Today I've changed my PayPal password, because I thought it was time to do so. Now I know that the password changing service of PayPal can be improved quite a lot. I had to type the password about twelve times! This is the reason why I thought it was time to create some principles for good password changing services:
User authentication: It is important that only the user can change the password. You have to force the user to type in his old password again. This should be done as a first step in the authentication. Nothing is more frustrating than being forced to type in your old password again and again as your new password wasn't valid. You could check if he typed in his old password less than a minute ago.
Eliminate typos: Like every good service, PayPal wants you to type the password and the verification. It would be good, if two symbols were added to the textbox. One for the activation of caps lock and one for num lock. I think this has to be done by the browser.
Client-side validation: The first time, I used a password which was considered as weak. A JavaScript informed me that it was weak, but I could submit the form. The form should be validated on the client. If it is not valid, don't let him submit the form. (The password has to be validated also on the server, of course.)

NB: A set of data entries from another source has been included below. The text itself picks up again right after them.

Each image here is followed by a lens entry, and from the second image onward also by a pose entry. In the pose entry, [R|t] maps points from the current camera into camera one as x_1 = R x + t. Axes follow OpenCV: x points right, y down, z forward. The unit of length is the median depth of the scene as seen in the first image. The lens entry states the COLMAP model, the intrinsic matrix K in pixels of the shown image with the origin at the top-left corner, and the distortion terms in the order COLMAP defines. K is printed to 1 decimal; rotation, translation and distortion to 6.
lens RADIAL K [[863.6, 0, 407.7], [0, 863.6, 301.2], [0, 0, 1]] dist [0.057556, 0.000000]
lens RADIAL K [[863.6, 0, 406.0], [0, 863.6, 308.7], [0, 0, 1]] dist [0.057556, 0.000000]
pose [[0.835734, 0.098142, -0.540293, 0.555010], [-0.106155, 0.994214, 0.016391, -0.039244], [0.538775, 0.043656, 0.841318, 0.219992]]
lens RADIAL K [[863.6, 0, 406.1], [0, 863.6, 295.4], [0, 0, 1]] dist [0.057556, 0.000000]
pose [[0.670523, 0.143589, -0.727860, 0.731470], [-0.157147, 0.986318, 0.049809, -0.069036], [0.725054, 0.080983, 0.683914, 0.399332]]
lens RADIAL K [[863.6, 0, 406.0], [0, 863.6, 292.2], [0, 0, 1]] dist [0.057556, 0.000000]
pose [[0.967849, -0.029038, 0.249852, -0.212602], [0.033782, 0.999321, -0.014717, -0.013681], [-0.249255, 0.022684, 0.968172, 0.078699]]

Allow all characters: I was very negatively surprised as I was informed that PayPal doesn't allow "non-printable characters" like spaces. They informed me after I submitted, of course. It does make sense to warn the user if he uses special characters which might be difficult to type on other systems, like German umlauts (äöüÄÖÜß). But why the hell do they force me to use underscores instead of spaces? Do they print my password? Do they want that I print my password?
Allow "weak" passwords: You should not allow weak passwords, of course. But you should have a good definition of weak. Less than 6 characters is weak. I wanted to use a 26-character password with upper- and lower case letters, spaces and one special character. This was considered as weak. If you read my post about MD5 cracking you have probably noticed, that it is much harder to crack a 26-character password with only lower case letters than a 8 character password with lower case, upper case and numbers. About \(10^{22}\) times as much passwords are possible with 26 characters and 26 letters than with a character-space of 62 elements but only 8 places (see Wolfram|Alpha). You can easily build a password if you use a sentence, not a word. This will be long and will quite possibly only have lower case letters, spaces and one upper case letter, but it is possible to remember it.
Allow long passwords: As the passwords should not be stored as plaintext, but hashed it doesn't really matter how long they are. If you use MD5, it will always take 32 characters. Why should you limit a user to only 20 characters (like PayPal does)? If the 26 character password is easier to remember, why do you want to restrict him to a shorter password which is easier to crack?
I made the same annoying experiences with the password of my students account for university. They forced me to use a short password with a lower case and upper case letters, digits and special characters.
Do you have some more suggestions for good passwords? Which websites have a very good password changing service?